# Traynor Ironhorse



## Pontiac6million (Oct 4, 2016)

Just would like some input on this amp as I have a chance to buy one in good condition for a good price. Already have a yba mod 1 and matching cab. Wonder if this would compliment it. How do owners or former owners like this amp? would be considering this more for the cleans then crunch


----------



## TWRC (Apr 22, 2011)

It really depends on how you plan on using it. If you're going to be using it in a band context, I found that I couldn't get enough headroom / cleans with it at times. If it's going to be something for basement use, you'll end up having a lot of fun with it.


----------



## torndownunit (May 14, 2006)

I had similar issues. I play loud rock so I never wanted pristine cleans, but the dark horse was pushed pretty hard in a live context. So if you play louder music, I can't say I'd recommend it for cleans. I got an Iron Horse for a steal used and have been much happier with it. Especially considering you can get them used for not much more than the dark horse.


----------



## Guest (Oct 12, 2018)

I like my Iron as well. 
I'm also a crunch fan so I can't really comment on the cleans.
They are discontinued and I've rarely seen them come up for sale so you may want to grab it.
If it's not your style, you should have no problem flipping it.


----------



## torndownunit (May 14, 2006)

Was the title originally asking about a dark horse or am I higher than I though I was?


----------



## Guest (Oct 12, 2018)

torndownunit said:


> am I higher than I though I was?


yes you are.


----------



## Pontiac6million (Oct 4, 2016)

TWRC said:


> It really depends on how you plan on using it. If you're going to be using it in a band context, I found that I couldn't get enough headroom / cleans with it at times. If it's going to be something for basement use, you'll end up having a lot of fun with it.


It would be more for home use then a band situation. Not in the band and don't see that in the near future but jamming with others for sure


----------

◆ Study material:
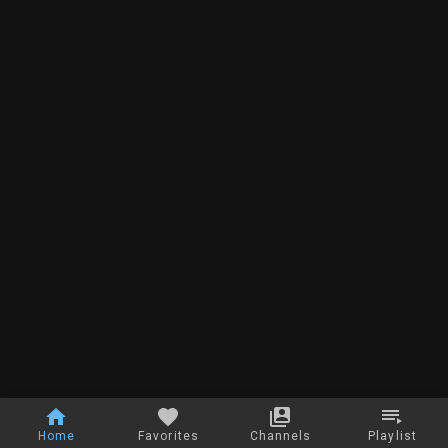
Home
Favorites
Channels
Playlist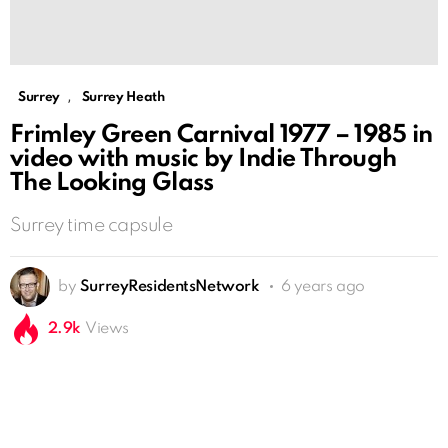
,
Surrey
Surrey Heath
Frimley Green Carnival 1977 – 1985 in
video with music by Indie Through
The Looking Glass
Surrey time capsule
by
SurreyResidentsNetwork
6 years ago
2.9k
Views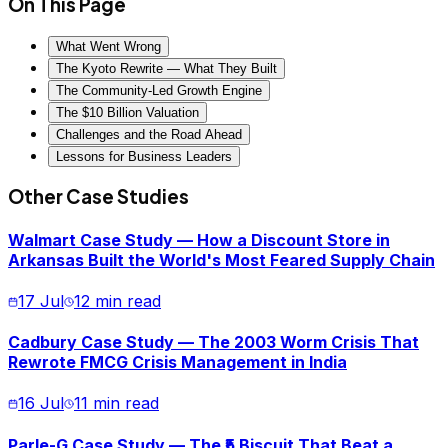
On This Page
What Went Wrong
The Kyoto Rewrite — What They Built
The Community-Led Growth Engine
The $10 Billion Valuation
Challenges and the Road Ahead
Lessons for Business Leaders
Other Case Studies
Walmart Case Study — How a Discount Store in
Arkansas Built the World's Most Feared Supply Chain
17 Jul
12 min read
Cadbury Case Study — The 2003 Worm Crisis That
Rewrote FMCG Crisis Management in India
16 Jul
11 min read
Parle-G Case Study — The ₹5 Biscuit That Beat a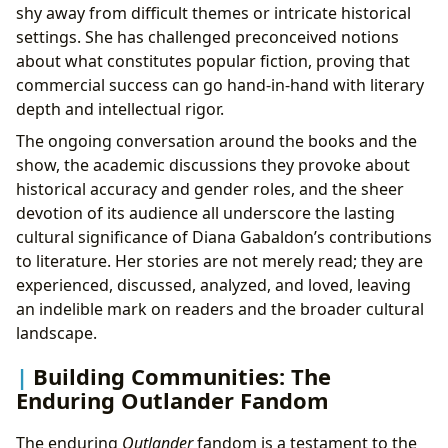
shy away from difficult themes or intricate historical
settings. She has challenged preconceived notions
about what constitutes popular fiction, proving that
commercial success can go hand-in-hand with literary
depth and intellectual rigor.
The ongoing conversation around the books and the
show, the academic discussions they provoke about
historical accuracy and gender roles, and the sheer
devotion of its audience all underscore the lasting
cultural significance of Diana Gabaldon’s contributions
to literature. Her stories are not merely read; they are
experienced, discussed, analyzed, and loved, leaving
an indelible mark on readers and the broader cultural
landscape.
Building Communities: The
Enduring Outlander Fandom
The enduring
Outlander
fandom is a testament to the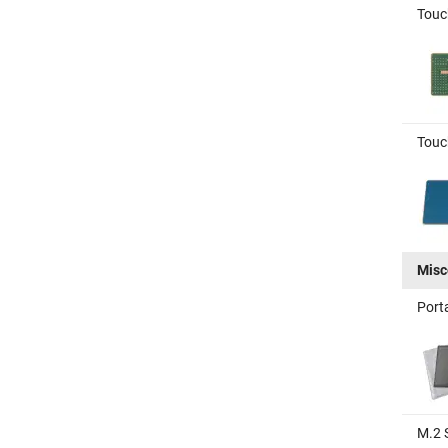
Touc
Touc
Misc
Port
M.2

◆ Tasks and exercises:
- A) Please update the Traynor Ironhorse thread by rewriting everything from "They are discontinued" down to "problem flipping it.", replacing "discontinued" with "out of production".
- B) Answer these questions from the Ironhorse thread:
(i) What amp does Pontiac6million already have?
(ii) In what setting did TWRC find the amp couldn't give enough headroom or cleans?
(iii) What style of music does torndownunit say they play?

◆ Outputs by task:
- A)
They are out of production and I've rarely seen them come up for sale so you may want to grab it.
If it's not your style, you should have no problem flipping it.

- B)
(i) A YBA Mod 1 with a matching cab.
(ii) A band context.
(iii) Loud rock.